Description of the task
Give back all the entries below. Omit none of them.

Document layout detection data:
++++++++++++++++++++
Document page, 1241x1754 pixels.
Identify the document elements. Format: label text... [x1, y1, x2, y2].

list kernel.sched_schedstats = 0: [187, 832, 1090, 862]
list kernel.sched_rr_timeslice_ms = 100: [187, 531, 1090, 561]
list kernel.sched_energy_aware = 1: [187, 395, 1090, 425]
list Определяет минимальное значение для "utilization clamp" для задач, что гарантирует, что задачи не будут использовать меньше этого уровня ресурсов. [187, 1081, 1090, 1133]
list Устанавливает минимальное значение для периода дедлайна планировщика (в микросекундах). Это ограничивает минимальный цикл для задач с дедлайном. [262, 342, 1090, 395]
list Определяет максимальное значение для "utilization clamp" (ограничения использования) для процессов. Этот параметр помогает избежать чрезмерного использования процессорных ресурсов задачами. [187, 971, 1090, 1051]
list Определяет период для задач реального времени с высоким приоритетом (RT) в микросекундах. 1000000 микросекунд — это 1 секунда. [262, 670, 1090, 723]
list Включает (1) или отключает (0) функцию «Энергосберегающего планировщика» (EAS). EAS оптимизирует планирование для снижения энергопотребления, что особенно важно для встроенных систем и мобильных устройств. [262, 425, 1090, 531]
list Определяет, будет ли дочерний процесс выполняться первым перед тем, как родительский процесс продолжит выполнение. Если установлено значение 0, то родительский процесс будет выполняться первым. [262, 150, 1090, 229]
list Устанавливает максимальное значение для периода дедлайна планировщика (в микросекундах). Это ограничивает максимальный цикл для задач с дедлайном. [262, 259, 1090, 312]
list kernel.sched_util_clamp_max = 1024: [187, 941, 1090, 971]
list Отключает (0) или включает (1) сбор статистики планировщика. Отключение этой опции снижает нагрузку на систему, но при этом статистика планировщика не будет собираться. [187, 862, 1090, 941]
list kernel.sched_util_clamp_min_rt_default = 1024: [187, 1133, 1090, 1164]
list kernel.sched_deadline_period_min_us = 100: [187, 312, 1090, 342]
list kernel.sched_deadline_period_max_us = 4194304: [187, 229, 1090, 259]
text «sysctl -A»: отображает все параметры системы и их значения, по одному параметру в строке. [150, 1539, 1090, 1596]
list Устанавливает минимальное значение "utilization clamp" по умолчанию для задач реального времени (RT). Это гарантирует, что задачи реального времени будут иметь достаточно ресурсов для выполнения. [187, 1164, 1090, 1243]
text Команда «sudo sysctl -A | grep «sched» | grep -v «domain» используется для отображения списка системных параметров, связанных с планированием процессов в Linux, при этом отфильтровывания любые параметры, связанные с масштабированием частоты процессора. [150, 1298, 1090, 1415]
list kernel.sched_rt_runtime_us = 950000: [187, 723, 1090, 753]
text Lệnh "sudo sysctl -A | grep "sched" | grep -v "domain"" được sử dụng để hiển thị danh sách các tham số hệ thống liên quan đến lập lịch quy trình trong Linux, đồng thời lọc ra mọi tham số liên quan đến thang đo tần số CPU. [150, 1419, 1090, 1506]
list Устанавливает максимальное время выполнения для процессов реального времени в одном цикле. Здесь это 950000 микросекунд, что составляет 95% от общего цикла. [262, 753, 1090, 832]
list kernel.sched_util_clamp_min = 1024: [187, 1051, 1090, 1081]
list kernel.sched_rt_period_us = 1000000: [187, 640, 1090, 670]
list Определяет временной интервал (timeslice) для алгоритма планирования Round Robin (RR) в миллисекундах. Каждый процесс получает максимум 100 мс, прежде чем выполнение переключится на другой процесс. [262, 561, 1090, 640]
++++++++++++++++++++
Answer for the task
Document page, 1241x1754 pixels.
Identify the document elements. Format: label text... [x1, y1, x2, y2].

list kernel.sched_schedstats = 0: [187, 832, 1090, 862]
list kernel.sched_rr_timeslice_ms = 100: [187, 531, 1090, 561]
list kernel.sched_energy_aware = 1: [187, 395, 1090, 425]
list Определяет минимальное значение для "utilization clamp" для задач, что гарантирует, что задачи не будут использовать меньше этого уровня ресурсов. [187, 1081, 1090, 1133]
list Устанавливает минимальное значение для периода дедлайна планировщика (в микросекундах). Это ограничивает минимальный цикл для задач с дедлайном. [262, 342, 1090, 395]
list Определяет максимальное значение для "utilization clamp" (ограничения использования) для процессов. Этот параметр помогает избежать чрезмерного использования процессорных ресурсов задачами. [187, 971, 1090, 1051]
list Определяет период для задач реального времени с высоким приоритетом (RT) в микросекундах. 1000000 микросекунд — это 1 секунда. [262, 670, 1090, 723]
list Включает (1) или отключает (0) функцию «Энергосберегающего планировщика» (EAS). EAS оптимизирует планирование для снижения энергопотребления, что особенно важно для встроенных систем и мобильных устройств. [262, 425, 1090, 531]
list Определяет, будет ли дочерний процесс выполняться первым перед тем, как родительский процесс продолжит выполнение. Если установлено значение 0, то родительский процесс будет выполняться первым. [262, 150, 1090, 229]
list Устанавливает максимальное значение для периода дедлайна планировщика (в микросекундах). Это ограничивает максимальный цикл для задач с дедлайном. [262, 259, 1090, 312]
list kernel.sched_util_clamp_max = 1024: [187, 941, 1090, 971]
list Отключает (0) или включает (1) сбор статистики планировщика. Отключение этой опции снижает нагрузку на систему, но при этом статистика планировщика не будет собираться. [187, 862, 1090, 941]
list kernel.sched_util_clamp_min_rt_default = 1024: [187, 1133, 1090, 1164]
list kernel.sched_deadline_period_min_us = 100: [187, 312, 1090, 342]
list kernel.sched_deadline_period_max_us = 4194304: [187, 229, 1090, 259]
text «sysctl -A»: отображает все параметры системы и их значения, по одному параметру в строке. [150, 1539, 1090, 1596]
list Устанавливает минимальное значение "utilization clamp" по умолчанию для задач реального времени (RT). Это гарантирует, что задачи реального времени будут иметь достаточно ресурсов для выполнения. [187, 1164, 1090, 1243]
text Команда «sudo sysctl -A | grep «sched» | grep -v «domain» используется для отображения списка системных параметров, связанных с планированием процессов в Linux, при этом отфильтровывания любые параметры, связанные с масштабированием частоты процессора. [150, 1298, 1090, 1415]
list kernel.sched_rt_runtime_us = 950000: [187, 723, 1090, 753]
text Lệnh "sudo sysctl -A | grep "sched" | grep -v "domain"" được sử dụng để hiển thị danh sách các tham số hệ thống liên quan đến lập lịch quy trình trong Linux, đồng thời lọc ra mọi tham số liên quan đến thang đo tần số CPU. [150, 1419, 1090, 1506]
list Устанавливает максимальное время выполнения для процессов реального времени в одном цикле. Здесь это 950000 микросекунд, что составляет 95% от общего цикла. [262, 753, 1090, 832]
list kernel.sched_util_clamp_min = 1024: [187, 1051, 1090, 1081]
list kernel.sched_rt_period_us = 1000000: [187, 640, 1090, 670]
list Определяет временной интервал (timeslice) для алгоритма планирования Round Robin (RR) в миллисекундах. Каждый процесс получает максимум 100 мс, прежде чем выполнение переключится на другой процесс. [262, 561, 1090, 640]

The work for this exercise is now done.